- Born: Ahmed Ben Triki 1650 Tlemcen, Ottoman Algeria
- Died: 1750 (aged 99–100)
- Occupation: Poet
- Writing career
- Language: Arabic
- Notable works: My Pain Endures, Burned to the Depths of My Soul

= Ahmed Ben Triki =

Algerian poet

Ahmed Ben Triki, sometimes referred to as Ben Zengli, (1650–1750) was a poet from Tlemcen, in Ottoman Algeria.

== Biography ==
Ahmed Ben Triki was born in Tlemcen, in Ottoman Algeria, in 1650 to a Turkish father. He began writing poetry at an early age and was taught by the poet Saïd El-Mendassi.

==Poetry==
One of his most notable poems "My pain Endures…" was written in Morocco, in 1652, after the Ottoman authorities banished Ben Triki from Tlemcen. Many of his poems were written during this period of exile and express his painful separation from his homeland.

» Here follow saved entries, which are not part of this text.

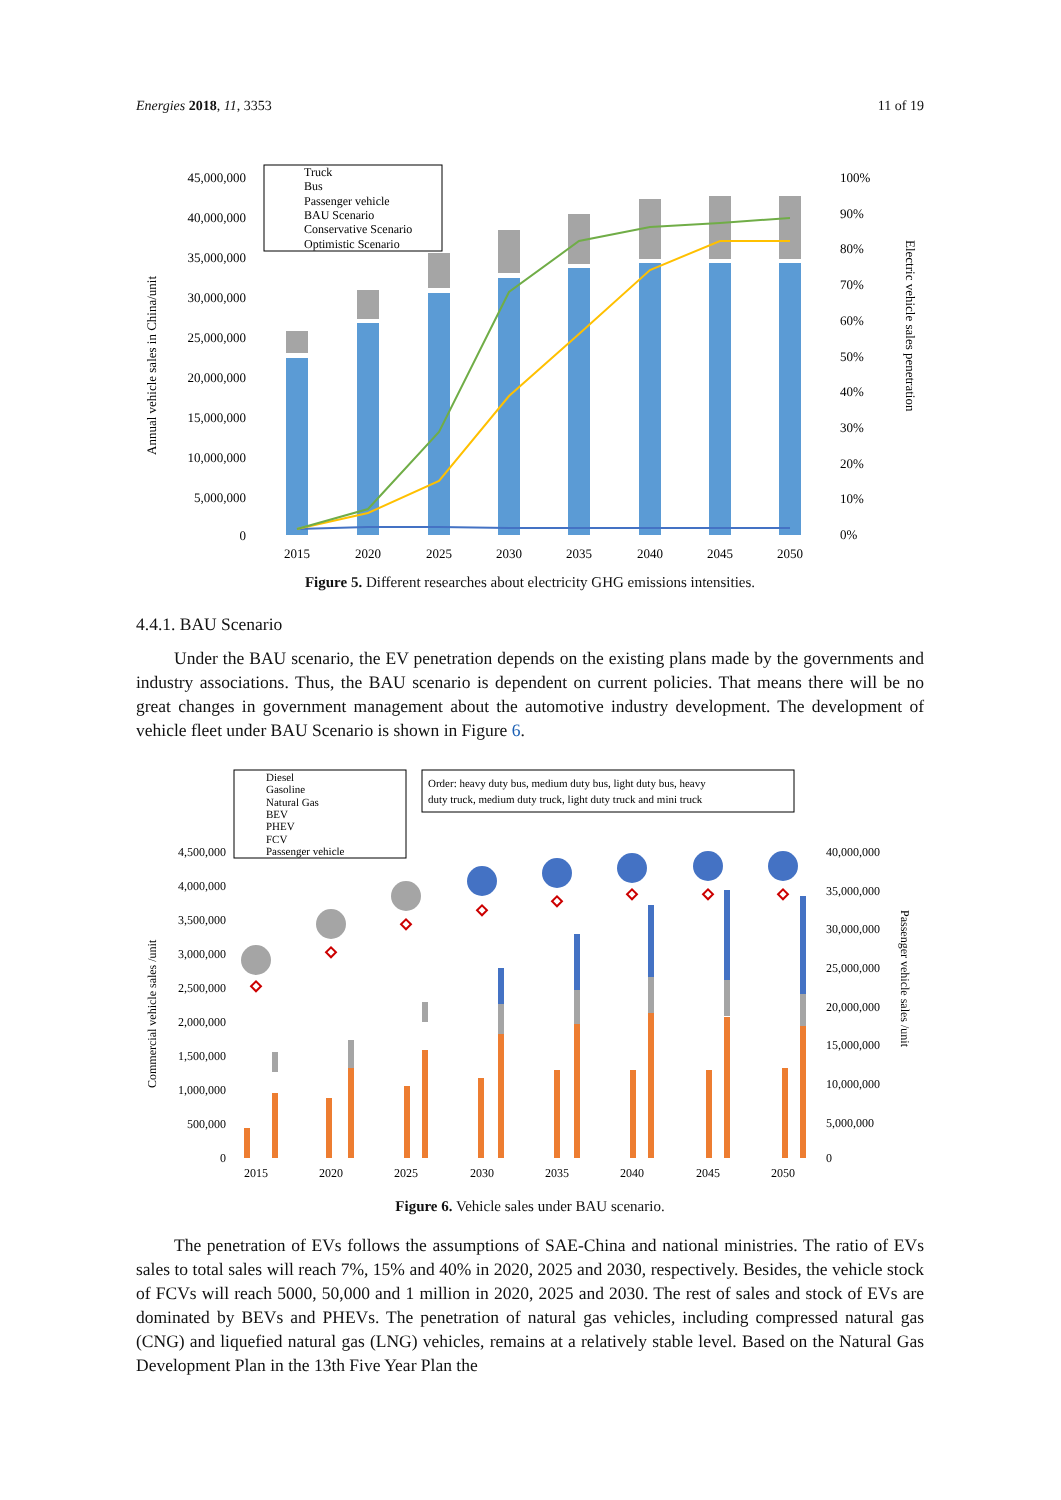Energies 2018, 11, 3353 11 of 19
Annual vehicle sales in China/unit
45,000,000
40,000,000
35,000,000
30,000,000
25,000,000
20,000,000
15,000,000
10,000,000
5,000,000
0
2015
2020
2025
2030
2035
2040
2045
2050
100%
90%
80%
70%
60%
50%
40%
30%
20%
10%
0%
Electric vehicle sales penetration
Truck
Bus
Passenger vehicle
BAU Scenario
Conservative Scenario
Optimistic Scenario
Figure 5. Different researches about electricity GHG emissions intensities.
4.4.1. BAU Scenario
Under the BAU scenario, the EV penetration depends on the existing plans made by the governments and industry associations. Thus, the BAU scenario is dependent on current policies. That means there will be no great changes in government management about the automotive industry development. The development of vehicle fleet under BAU Scenario is shown in Figure 6.
Diesel
Gasoline
Natural Gas
BEV
PHEV
FCV
Passenger vehicle
Order: heavy duty bus, medium duty bus, light duty bus, heavy
duty truck, medium duty truck, light duty truck and mini truck
4,500,000
4,000,000
3,500,000
3,000,000
2,500,000
2,000,000
1,500,000
1,000,000
500,000
0
Commercial vehicle sales /unit
2015
2020
2025
2030
2035
2040
2045
2050
40,000,000
35,000,000
30,000,000
25,000,000
20,000,000
15,000,000
10,000,000
5,000,000
0
Passenger vehicle sales /unit
Figure 6. Vehicle sales under BAU scenario.
The penetration of EVs follows the assumptions of SAE-China and national ministries. The ratio of EVs sales to total sales will reach 7%, 15% and 40% in 2020, 2025 and 2030, respectively. Besides, the vehicle stock of FCVs will reach 5000, 50,000 and 1 million in 2020, 2025 and 2030. The rest of sales and stock of EVs are dominated by BEVs and PHEVs. The penetration of natural gas vehicles, including compressed natural gas (CNG) and liquefied natural gas (LNG) vehicles, remains at a relatively stable level. Based on the Natural Gas Development Plan in the 13th Five Year Plan the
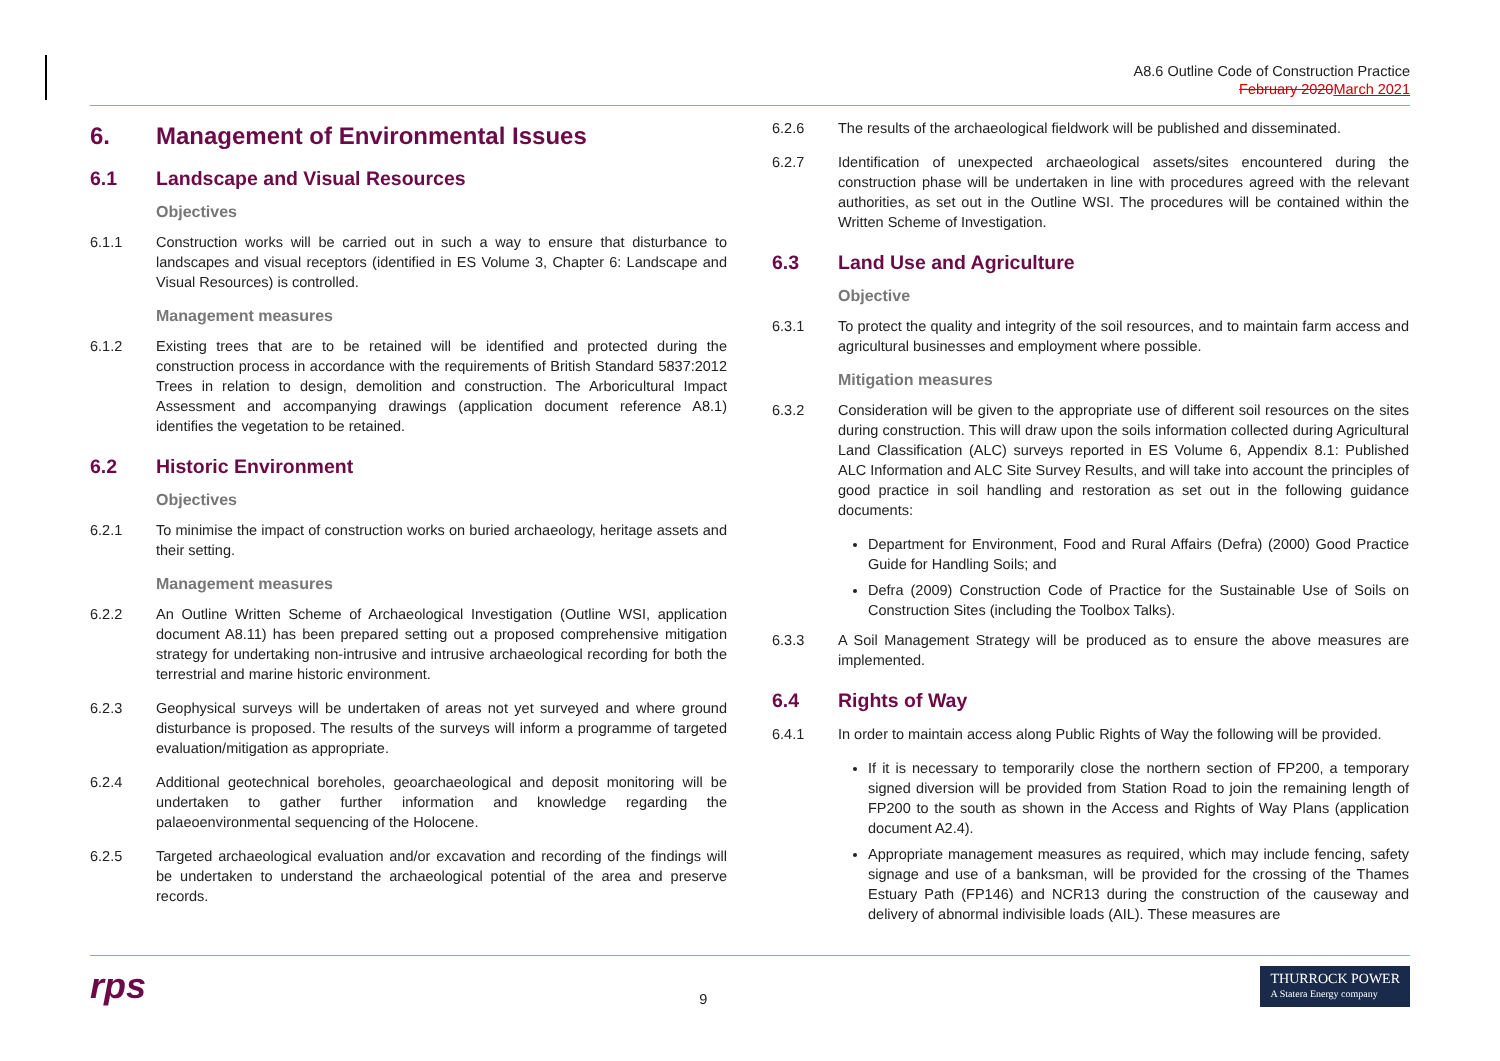A8.6 Outline Code of Construction Practice
February 2020 March 2021
6. Management of Environmental Issues
6.1 Landscape and Visual Resources
Objectives
6.1.1 Construction works will be carried out in such a way to ensure that disturbance to landscapes and visual receptors (identified in ES Volume 3, Chapter 6: Landscape and Visual Resources) is controlled.
Management measures
6.1.2 Existing trees that are to be retained will be identified and protected during the construction process in accordance with the requirements of British Standard 5837:2012 Trees in relation to design, demolition and construction. The Arboricultural Impact Assessment and accompanying drawings (application document reference A8.1) identifies the vegetation to be retained.
6.2 Historic Environment
Objectives
6.2.1 To minimise the impact of construction works on buried archaeology, heritage assets and their setting.
Management measures
6.2.2 An Outline Written Scheme of Archaeological Investigation (Outline WSI, application document A8.11) has been prepared setting out a proposed comprehensive mitigation strategy for undertaking non-intrusive and intrusive archaeological recording for both the terrestrial and marine historic environment.
6.2.3 Geophysical surveys will be undertaken of areas not yet surveyed and where ground disturbance is proposed. The results of the surveys will inform a programme of targeted evaluation/mitigation as appropriate.
6.2.4 Additional geotechnical boreholes, geoarchaeological and deposit monitoring will be undertaken to gather further information and knowledge regarding the palaeoenvironmental sequencing of the Holocene.
6.2.5 Targeted archaeological evaluation and/or excavation and recording of the findings will be undertaken to understand the archaeological potential of the area and preserve records.
6.2.6 The results of the archaeological fieldwork will be published and disseminated.
6.2.7 Identification of unexpected archaeological assets/sites encountered during the construction phase will be undertaken in line with procedures agreed with the relevant authorities, as set out in the Outline WSI. The procedures will be contained within the Written Scheme of Investigation.
6.3 Land Use and Agriculture
Objective
6.3.1 To protect the quality and integrity of the soil resources, and to maintain farm access and agricultural businesses and employment where possible.
Mitigation measures
6.3.2 Consideration will be given to the appropriate use of different soil resources on the sites during construction. This will draw upon the soils information collected during Agricultural Land Classification (ALC) surveys reported in ES Volume 6, Appendix 8.1: Published ALC Information and ALC Site Survey Results, and will take into account the principles of good practice in soil handling and restoration as set out in the following guidance documents:
Department for Environment, Food and Rural Affairs (Defra) (2000) Good Practice Guide for Handling Soils; and
Defra (2009) Construction Code of Practice for the Sustainable Use of Soils on Construction Sites (including the Toolbox Talks).
6.3.3 A Soil Management Strategy will be produced as to ensure the above measures are implemented.
6.4 Rights of Way
6.4.1 In order to maintain access along Public Rights of Way the following will be provided.
If it is necessary to temporarily close the northern section of FP200, a temporary signed diversion will be provided from Station Road to join the remaining length of FP200 to the south as shown in the Access and Rights of Way Plans (application document A2.4).
Appropriate management measures as required, which may include fencing, safety signage and use of a banksman, will be provided for the crossing of the Thames Estuary Path (FP146) and NCR13 during the construction of the causeway and delivery of abnormal indivisible loads (AIL). These measures are
rps
9
THURROCK POWER
A Statera Energy company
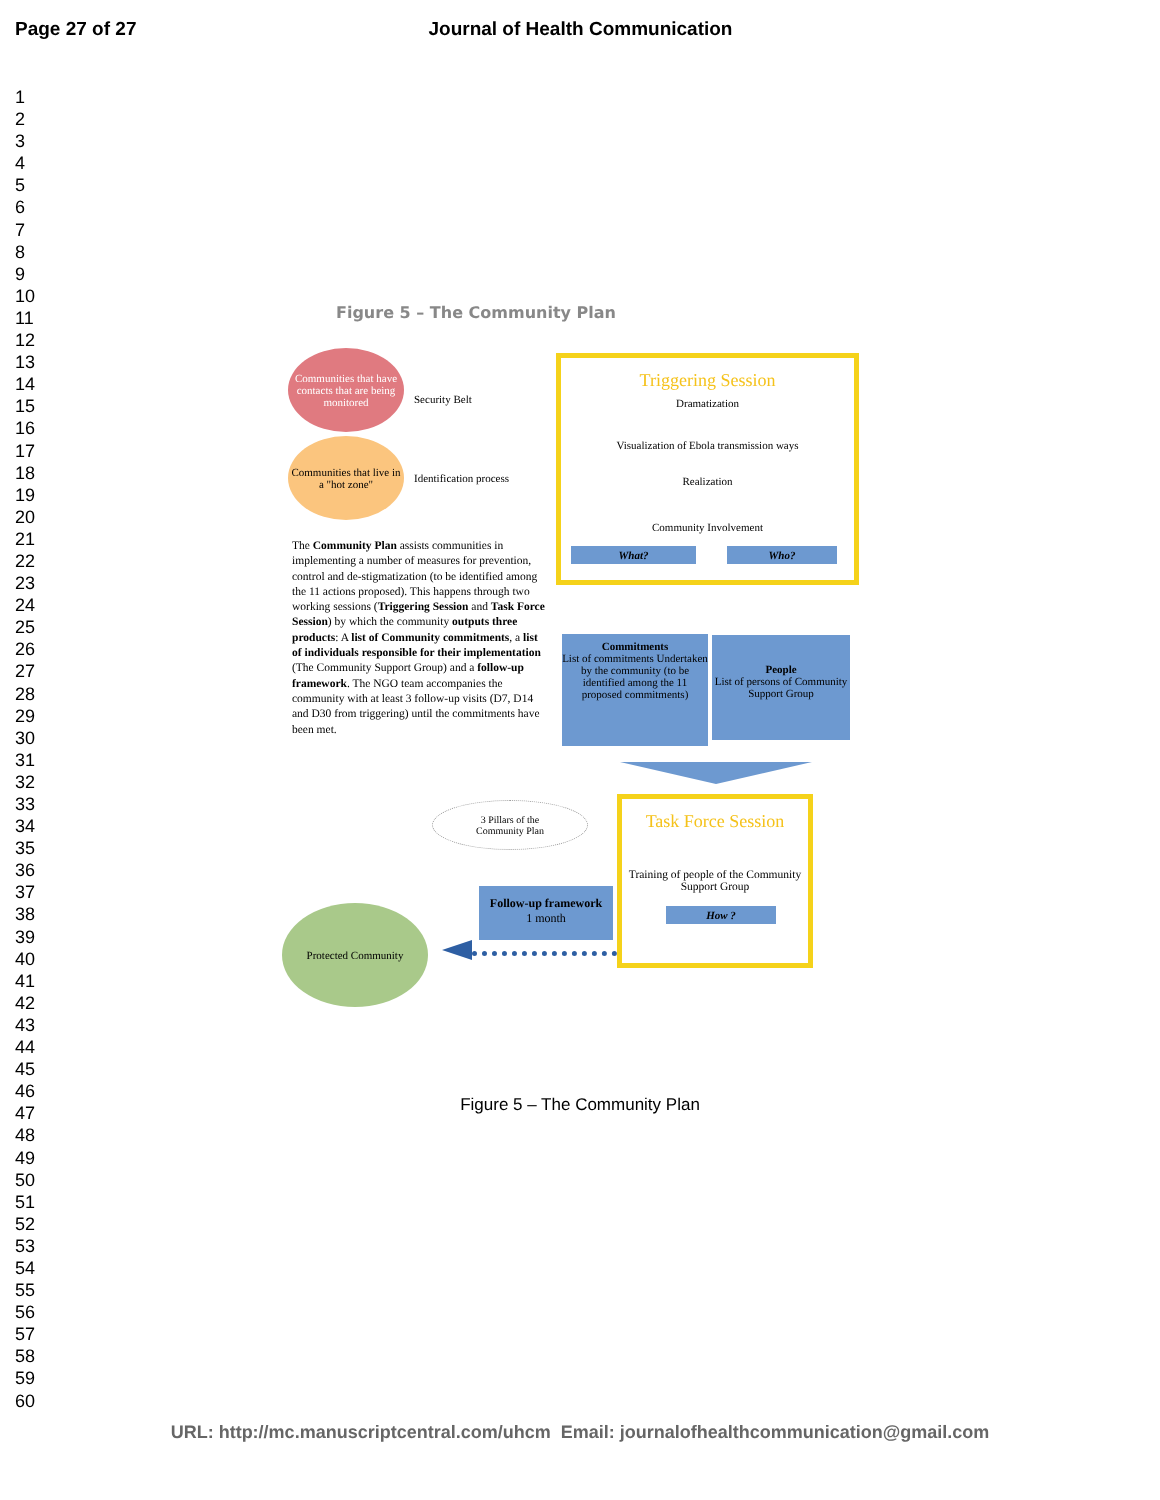Page 27 of 27 Journal of Health Communication
1
2
3
4
5
6
7
8
9
10
11
12
13
14
15
16
17
18
19
20
21
22
23
24
25
26
27
28
29
30
31
32
33
34
35
36
37
38
39
40
41
42
43
44
45
46
47
48
49
50
51
52
53
54
55
56
57
58
59
60
Figure 5 – The Community Plan
Communities that have contacts that are being monitored
Security Belt
Communities that live in a "hot zone"
Identification process
The Community Plan assists communities in implementing a number of measures for prevention, control and de-stigmatization (to be identified among the 11 actions proposed). This happens through two working sessions (Triggering Session and Task Force Session) by which the community outputs three products: A list of Community commitments, a list of individuals responsible for their implementation (The Community Support Group) and a follow-up framework. The NGO team accompanies the community with at least 3 follow-up visits (D7, D14 and D30 from triggering) until the commitments have been met.
Triggering Session
Dramatization
Visualization of Ebola transmission ways
Realization
Community Involvement
What? Who?
Commitments
List of commitments Undertaken by the community (to be identified among the 11 proposed commitments)
People
List of persons of Community Support Group
3 Pillars of the
Community Plan
Task Force Session
Training of people of the Community Support Group
How ?
Follow-up framework
1 month
Protected Community
Figure 5 – The Community Plan
URL: http://mc.manuscriptcentral.com/uhcm Email: journalofhealthcommunication@gmail.com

On his return to Algeria, he mainly composed panegyrics of the Islamic prophet Muhammad. Nonetheless, his poem "Burned to the Depths of My Soul!", a religious poem, was an innovative qasida which praised the Kaaba in Mecca; Ben Triki transposed the Sufi ghazal devices originally applied to the love of God or ones "Beloved" to the description of the physical features of a place.

Ben Triki’s acclaimed poems lead his contemporary Sidi Mohammed Ben Msaieb to praise the poet as follows: "Ben Triki is possessed by a great jinn, but this jinn was mistaken when he chose such a home!".